Rabuka noted the precedent set by Parliament in three previous privilege matters, for mere words spoken in the House, was 2 years suspension for Ratu Naiqama Lalabalavu and suspension until the end of the parliamentary term for Ratu Isoa Tikoca and Tupou Draunidalo.

NFP to release a statement in relation to the decision by the DPP not to charge the PM (Friday 18/10/2019)

By: Vijay Narayan and Naveel Krishant

The National Federation Party says they will be releasing a statement today in relation to the decision by the Director of Public Prosecutions not to charge Prime Minister Voreqe Bainimarama.

Leader, Professor Biman Prasad is expected to reveal what the NFP will do next after the decision announced by the DPP.

Director of Public Prosecutions, Christopher Pryde has decided that no charges will be laid against Prime Minister, Voreqe Bainimarama in relation to allegations that he assaulted a Member of Parliament, Pio Tikoduadua in the parliamentary precincts on 9th August this year.

Pryde says under section 73 of the Constitution, Parliament has the power to discipline members of Parliament.
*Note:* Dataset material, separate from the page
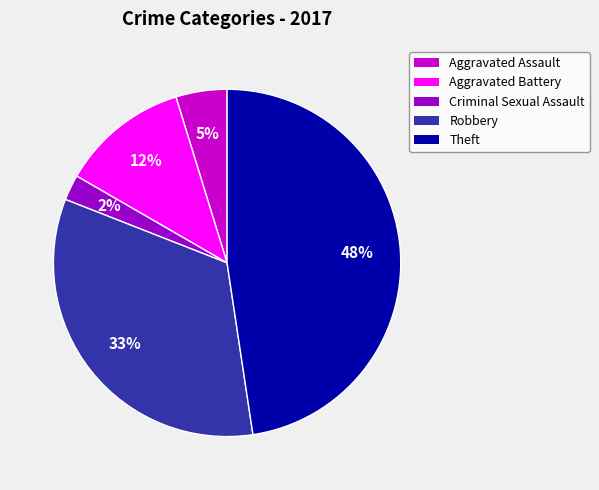

How many slices are in this pie chart?

5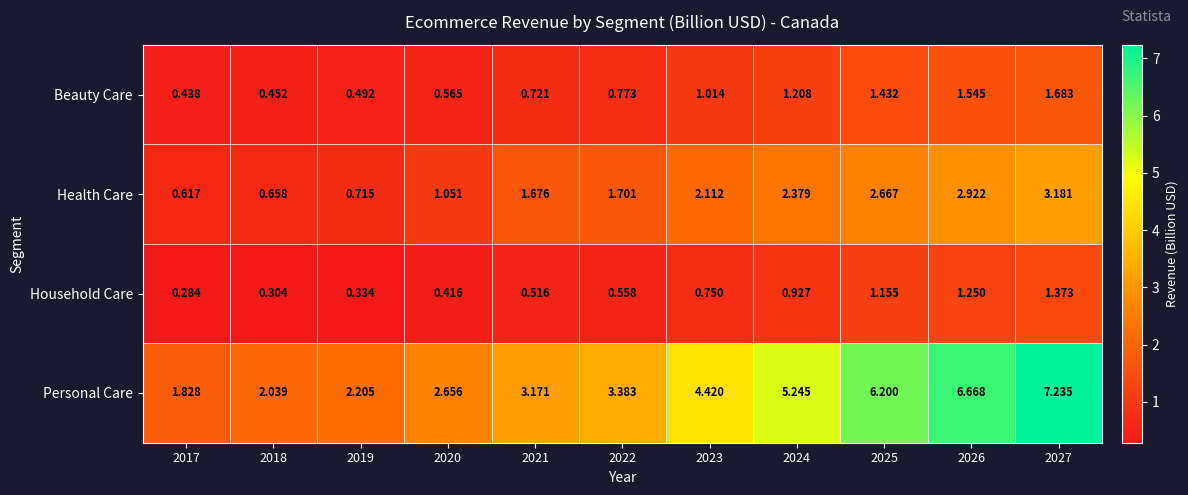

Between 2021 and 2024, which series saw the biggest shift?

Personal Care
He says those powers are further particularised under the Parliamentary Powers and Privileges Act 1965 which provides for the prosecution of offences such as assault committed by one member against another member.
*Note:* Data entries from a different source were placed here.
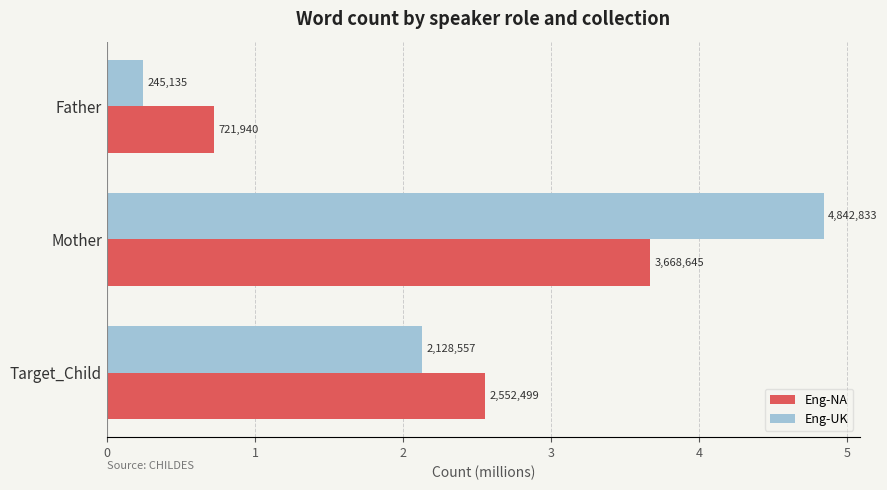

What are all the series names shown in the legend?

Eng-NA, Eng-UK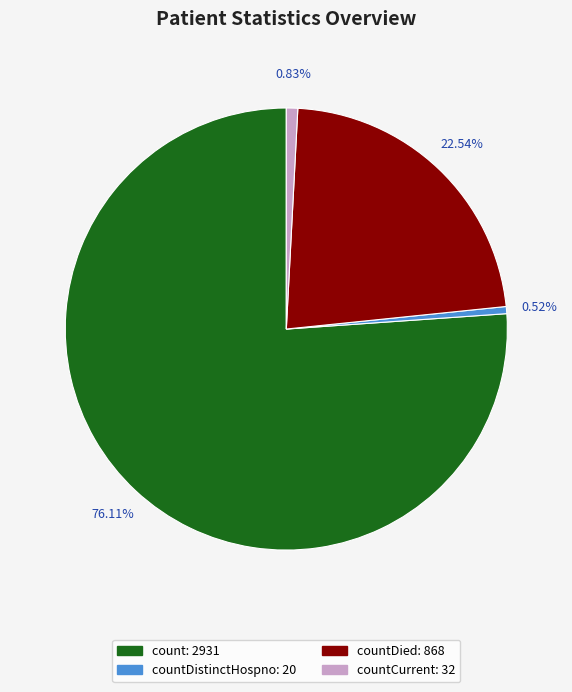

How many segments does this pie chart have?

4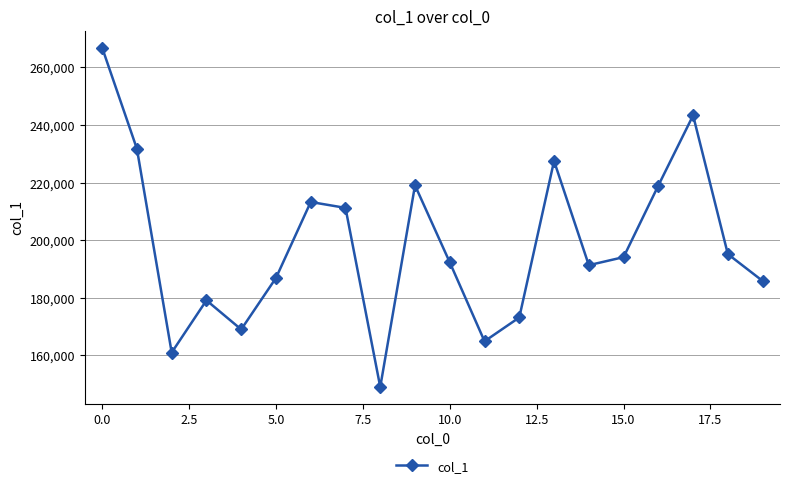

How many points are higher than both their immediate neighbors (excluding endpoints)?

5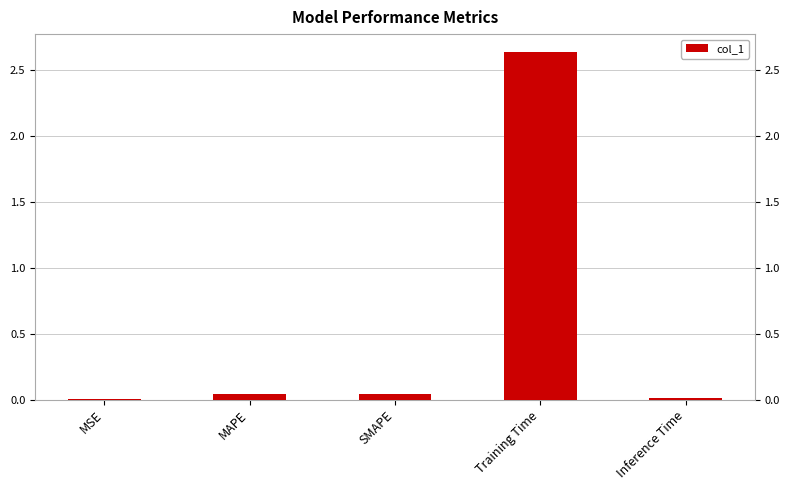

True or false: the data shows 3.8 at Training Time.

False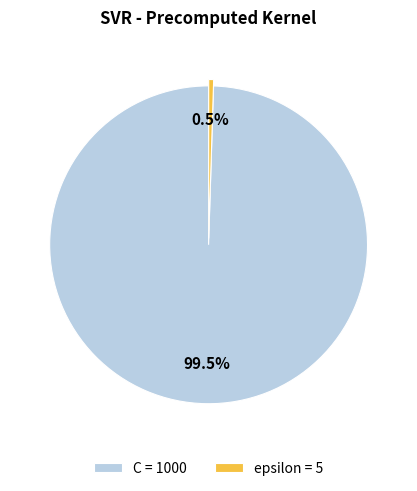

To the nearest percent, what is the difference between the largest and smallest slice percentages?

99%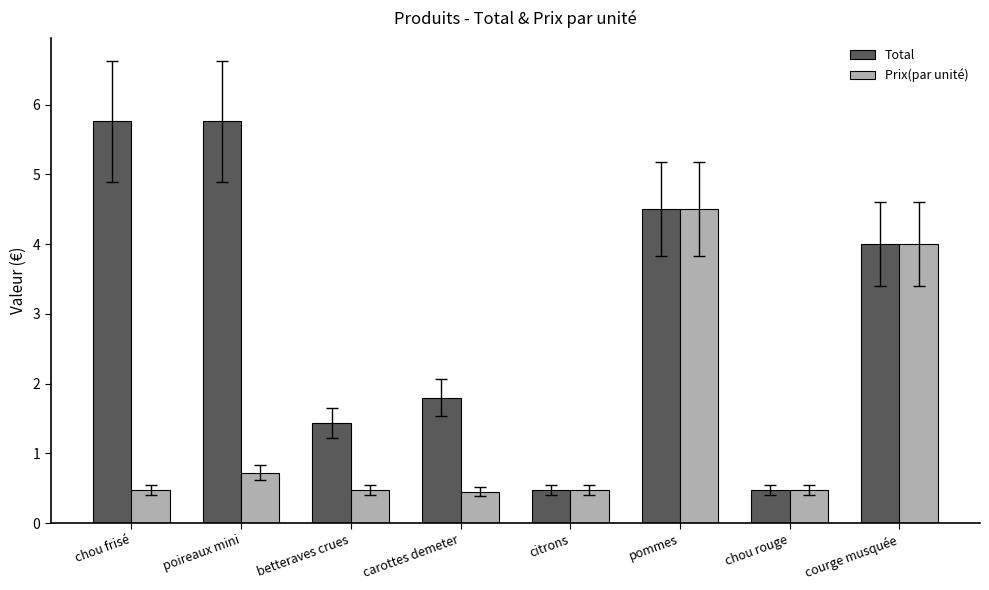

What is the label of the 8th bar from the left?

courge musquée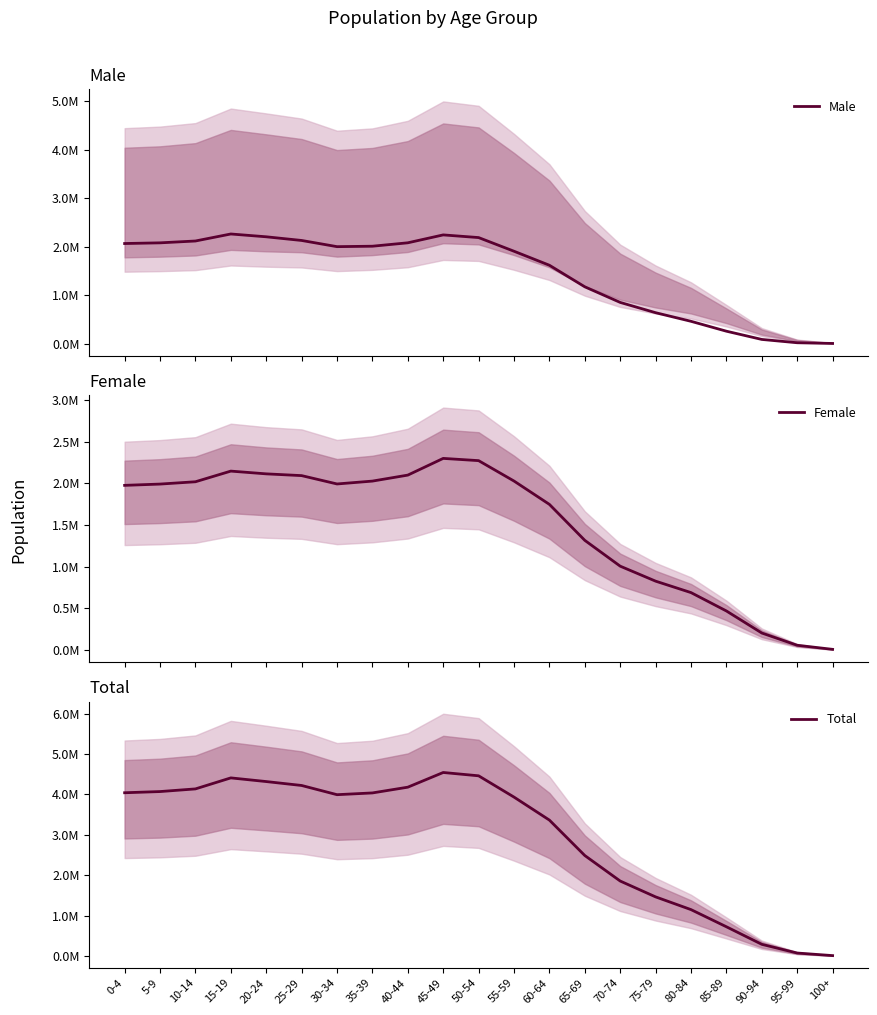

Is it true that Female equals 8840.4 at 100+?

True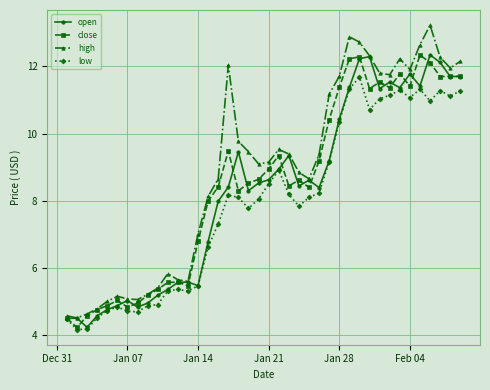

Which series has the widest spread of values?

high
Pryde says under section 20 of that Act, a person found guilty by Parliament for the offence of assault is liable to a fine of $400 or to imprisonment not exceeding 2 years or both.

He says as the altercation occurred within the precincts of Parliament, the Speaker exercised his authority and referred the matter to the Privileges Committee to hear evidence of the matter and to make findings on the allegation.

The DPP says those findings were accepted by Parliament which then endorsed and implemented a penalty.

Pryde says the constitutional separation of powers doctrine applies to prevent the courts and the executive from interfering with a decision made by Parliament in the exercise of its constitutional authority.

He says, therefore, as the matter has now been dealt with by the Parliamentary Privileges Committee and those findings and recommendations have been accepted by Parliament, it would not be in the public interest for a second hearing to take place before the judiciary in the criminal courts.

Pryde says this would, in effect, be subjecting the Prime Minister to double jeopardy contrary to section 14 (1) (b) of the Constitution after his matter has already been adjudicated on by the Privileges Committee and a decision made by Parliament after hearing the evidence from witnesses.

The DPP says had the matter not been heard by the Privileges Committee and dealt with by Parliament, there was sufficient evidence for the matter to proceed to court.

Pryde says for these reasons, there will be no further action on this file and the matter is now closed.

The police docket has been returned to the police.